3 Common Photography Mistakes (And How to Spot Them)

Because even the camera on our smartphones these days are so advanced, it's easy to get lost in a sea of "fauxtographers," or people who have no business calling themselves photographers. There's much debate in the photography community over what constitutes a professional, an expert, or a "real" photographer. For me, the answer seems simple: if you take and create a photograph, you're a photographer. It's a great time to be alive, people. Everyone has the potential to be an artist and it's literally magical.


Now, that doesn't mean that everyone should be charging for their services, however. If the person you hired to take your family portraits rolls up with their new iPhone to take your photos and a reassurance that they "totally have sweet editing apps, brah," maybe don't hold your breath on memorable images that day.


So, what's one to do when services are being offered everywhere, and you're not sure which way to turn or who to trust? Here are some things to look for when perusing portfolios and deciding which artist to hire to help you preserve your precious memories.


1. Blown Out Skies

This is absolutely my biggest pet peeve for any image. If the sky is blown out, the image was not exposed correctly, and honestly, that's a Day One kinda thing. Bush League, rookie, amateur, lame. Not good. The rest of the image might be just lovely, but a blown out sky is going to draw focus really fast, and rightly so. Besides, is there anything in the world more vast and wonderful than the sky? Why, oh why, would anyone want to leave all that lovely detail out? Sure, some days are gray and dreary, but it's the job of the artist to pull the beauty from it. Rarely is the sky actually just WHITE.


The tree is seen easily enough, but the sky is blech. The snow is equally blown out, but it's not strictly a winter problem.

By adjusting a few settings in camera, the sky is brought into beautiful detail

Saving the sky should happen in camera and not in editing in most cases, as properly adjusting the exposure for the scene is a huge part of what photography entails. Photography literally means "painting with light" and knowing how to use light as your tool is the hallmark of anyone who has any business charging for their services.


Sometimes, just sometimes, I allow my skies to remain a little detail-less.

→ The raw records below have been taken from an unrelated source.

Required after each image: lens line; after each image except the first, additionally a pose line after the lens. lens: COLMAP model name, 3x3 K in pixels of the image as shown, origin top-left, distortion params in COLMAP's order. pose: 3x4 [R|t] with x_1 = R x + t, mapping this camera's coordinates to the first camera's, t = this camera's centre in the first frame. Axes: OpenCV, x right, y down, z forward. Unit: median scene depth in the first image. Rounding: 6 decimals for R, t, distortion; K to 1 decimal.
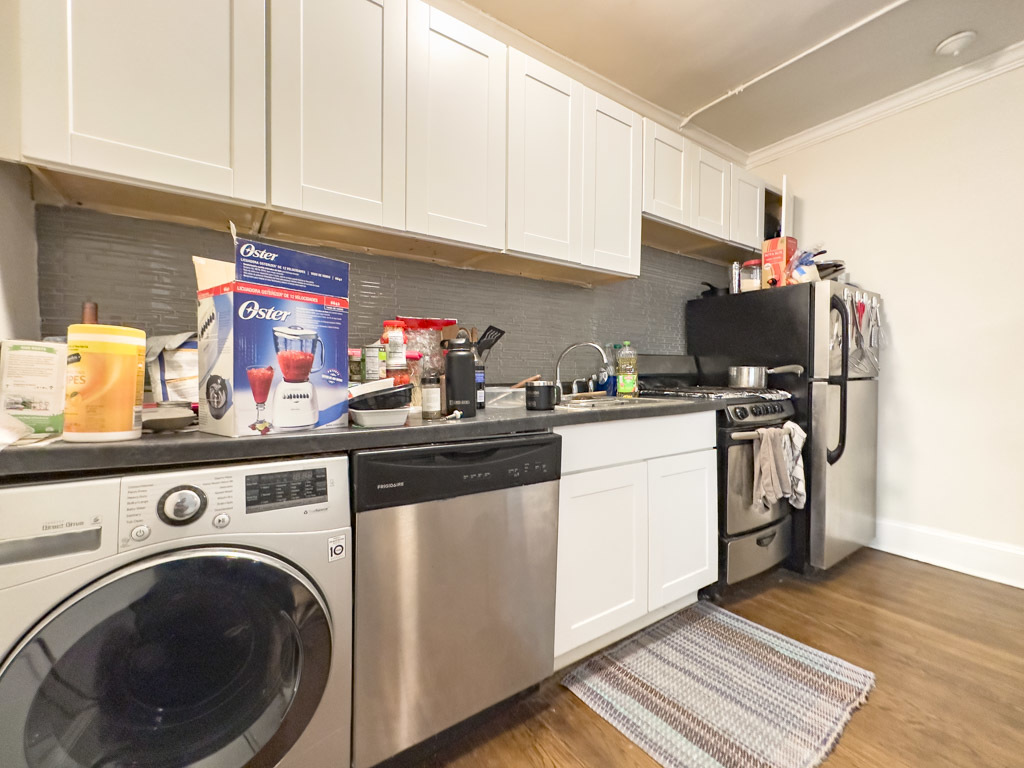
lens RADIAL K [[436.1, 0, 530.3], [0, 436.1, 381.5], [0, 0, 1]] dist [0.000957, 0.000025]
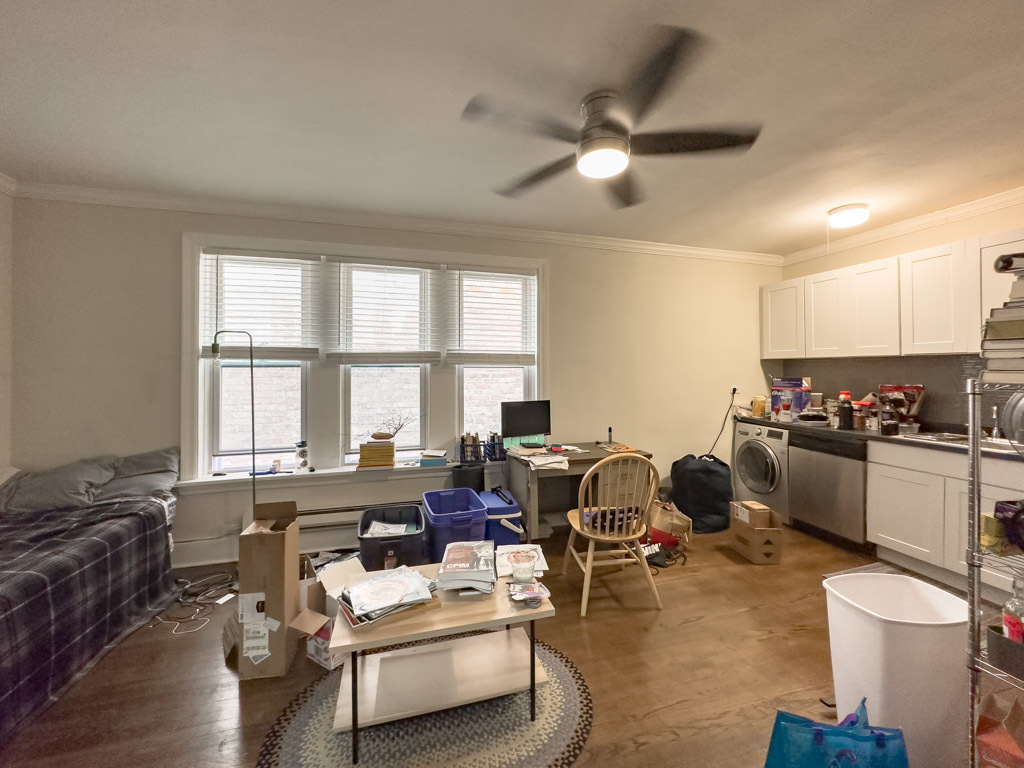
lens RADIAL K [[420.3, 0, 524.4], [0, 420.3, 366.3], [0, 0, 1]] dist [-0.000973, -0.000325]
pose [[-0.318320, -0.008472, -0.947945, 2.987916], [-0.023986, 0.999712, -0.000880, -0.262899], [0.947680, 0.022457, -0.318432, -0.035414]]
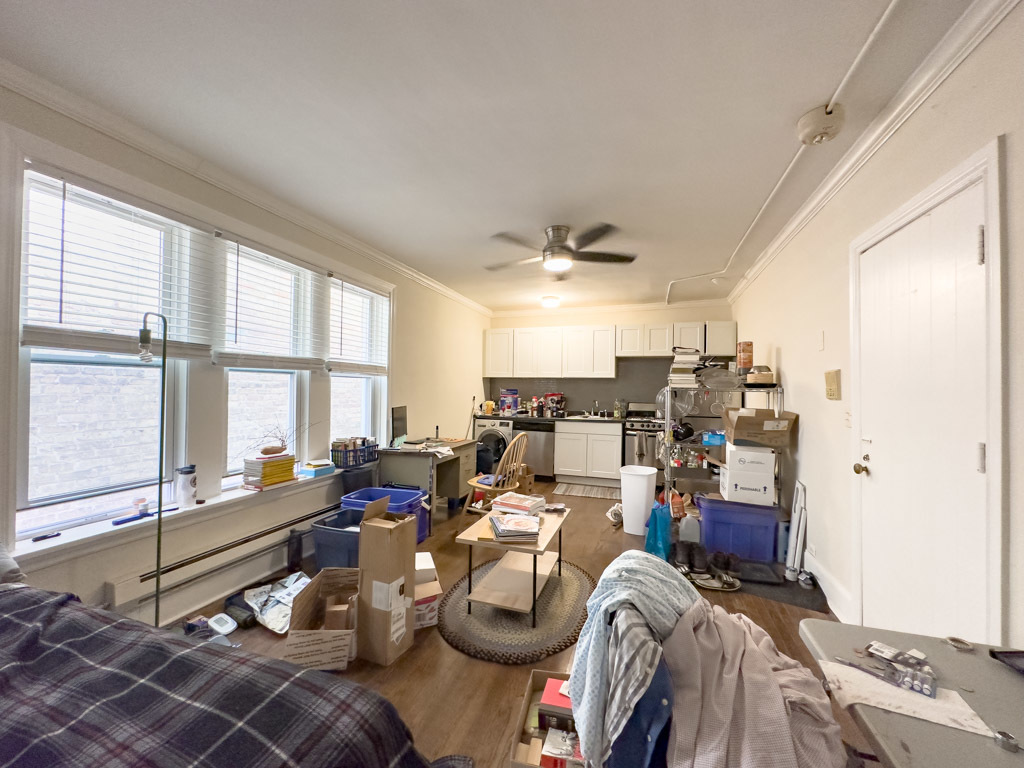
lens RADIAL K [[400.4, 0, 521.4], [0, 400.4, 386.0], [0, 0, 1]] dist [0.000354, -0.000049]
pose [[0.602831, 0.000653, -0.797869, 3.364987], [-0.032927, 0.999168, -0.024060, -0.158051], [0.797189, 0.040776, 0.602351, -1.903012]]
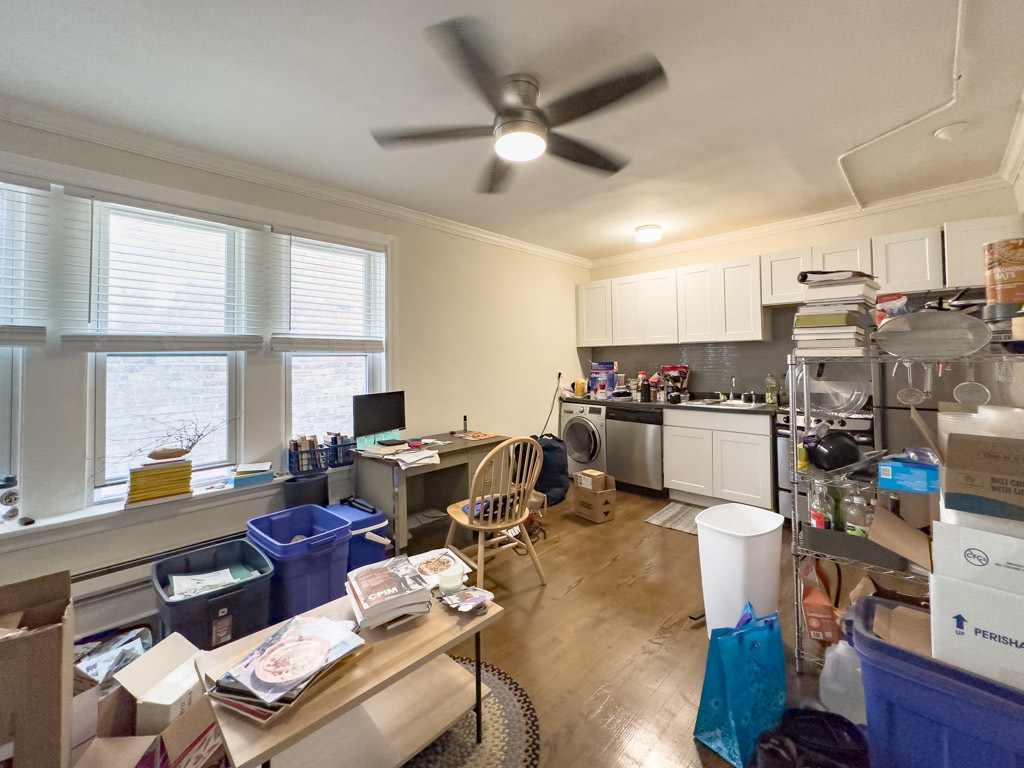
lens RADIAL K [[423.4, 0, 538.3], [0, 423.4, 345.8], [0, 0, 1]] dist [-0.000613, -0.000226]
pose [[0.208523, -0.035054, -0.977389, 2.957729], [-0.008684, 0.999252, -0.037691, -0.226888], [0.977979, 0.016348, 0.208063, -0.491728]]
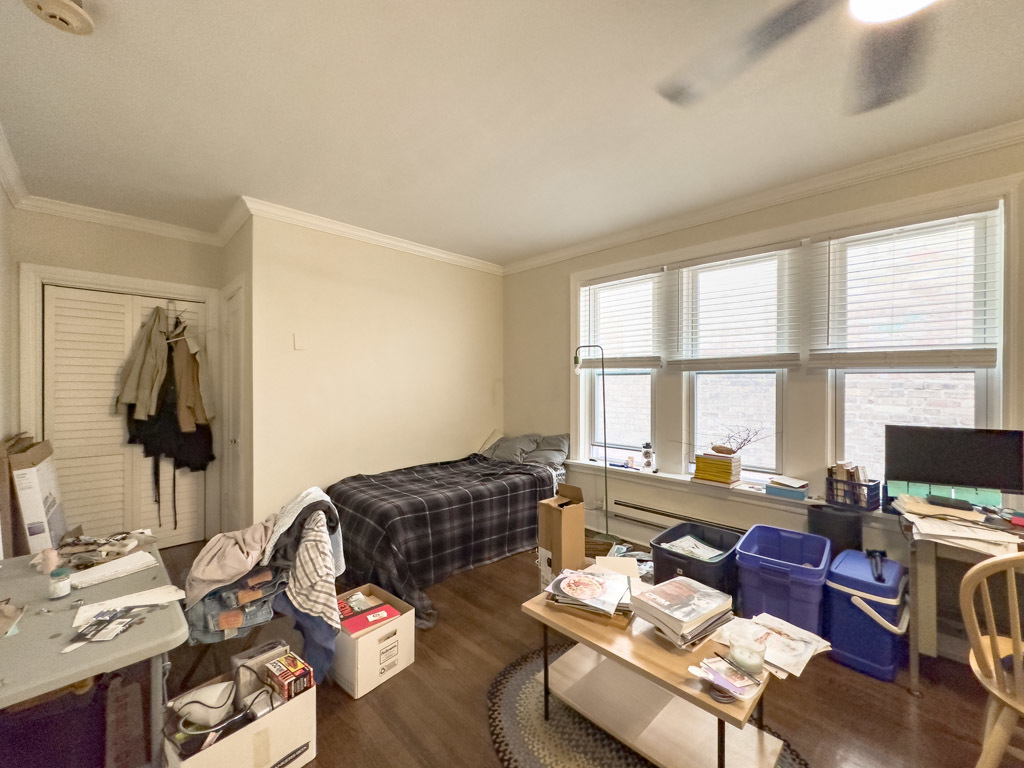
lens RADIAL K [[419.2, 0, 510.6], [0, 419.2, 384.2], [0, 0, 1]] dist [-0.000253, -0.000074]
pose [[-0.986171, -0.000077, -0.165733, 2.373283], [-0.005839, 0.999395, 0.034282, -0.253033], [0.165630, 0.034776, -0.985575, 0.404768]]
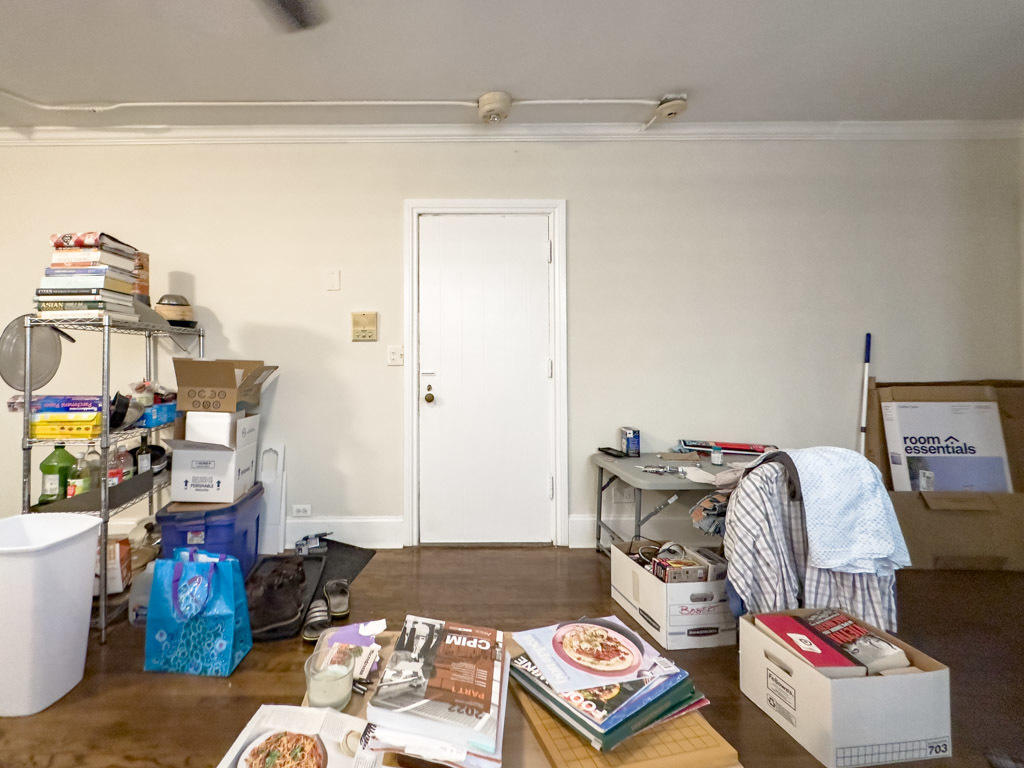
lens RADIAL K [[448.1, 0, 414.3], [0, 448.1, 343.0], [0, 0, 1]] dist [-0.001097, -0.000490]
pose [[0.590099, 0.018342, 0.807122, 1.137551], [0.025332, 0.998829, -0.041219, -0.082878], [-0.806933, 0.044769, 0.588944, -1.025391]]
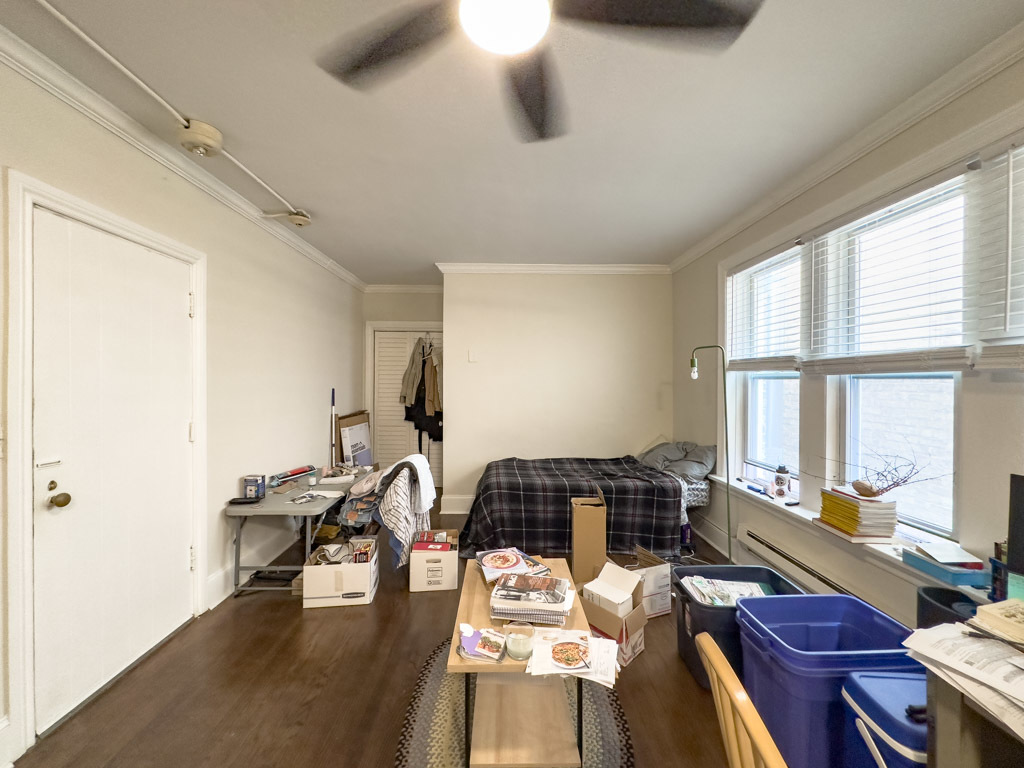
lens RADIAL K [[417.3, 0, 503.4], [0, 417.3, 384.0], [0, 0, 1]] dist [0.000669, 0.000174]
pose [[-0.816675, -0.008456, 0.577036, 1.051975], [0.012939, 0.999373, 0.032956, -0.289569], [-0.576953, 0.034381, -0.816053, 0.425783]]
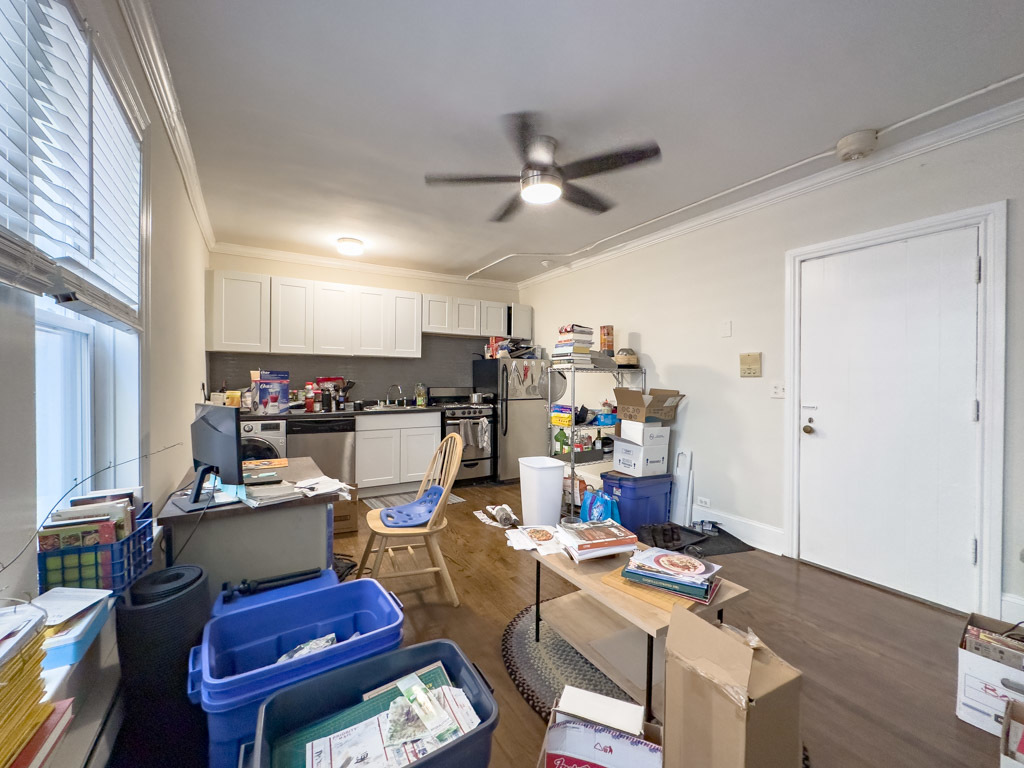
lens RADIAL K [[407.7, 0, 512.0], [0, 407.7, 384.0], [0, 0, 1]] dist [0.001025, 0.000107]
pose [[0.997223, 0.005806, -0.074249, 1.530658], [-0.006765, 0.999897, -0.012676, -0.106613], [0.074167, 0.013144, 0.997159, -2.058506]]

If there's a lot of trees or detail drawing attention and the sky will overcrowd the image, I'll let it be.


Because the trees add mood and color to the background, the sky's lack of detail allows the fall colors to shine

2. Missed Focus

Speaking of drawing focus, sometimes it gets missed entirely. What does missed focus look like? It can sometimes be hard to catch, but it's the difference between a standard photo and a fantastic image. Ideally, for portraits, focus should be on the eyes.


Focus is generally where your eyes go first in an image

When a photographer misses focus, it could be due to a number of things: a moving subject, a sudden hand spasm, simple miscalculation of depth of field. Unfortunately, this is something that cannot be fixed in post processing. Of course, mistakes happen, and quite often a photographer will get a few shots with missed focus in the bunch and those photos will get culled, not delivered to the client, no biggie. However, if you're seeing images on a portfolio with clearly missed focus, be wary.


The eyes are not sharp in this one, and focus is above the baby's head

Don't be too quick to judge, though; sometimes focus is deliberately placed on an object other than that in the foreground for artistic effect.


The branch in the foreground is deliberately out of focus to highlight the buds on the branch behind it

3. Overlooking Distracting Details

Sometimes, it's not possible to pose your clients in a perfect, distraction-free spot. Occasionally you'll find a magical location with just one or two tiny flaws, and you convince yourself that everyone else will be so excited about the images you created that they'll be happy to overlook them. Look for a photographer who pays attention to the details (I'm told it's where the devil resides, you know) and is excited to provide you with the most magical photos possible.


No editing whatsoever. Notice the awkward chains?

She's gone from posing on government property to a serene goddess of the forest.

Of course, the caveat here is that portrait photography is different from event photography. The candids from a wedding, for example, generally won't be edited this nitpickily because that won't accurately represent your happy day! The portraits, on the other hand, should be lovely and meticulously crafted. But for an all day event, you're going to want to remember the day as close to reality as possible.


All that being said, there are some amazing photographers in northern Michigan (and I mean really, really phenomenal). Some are true to life, some are strictly newborn and family, some are more whimsical, and some are entirely photo manipulation, There are so many ways to create and appreciate art, and there's someone out there for every style and approach. Go forth, and support the arts!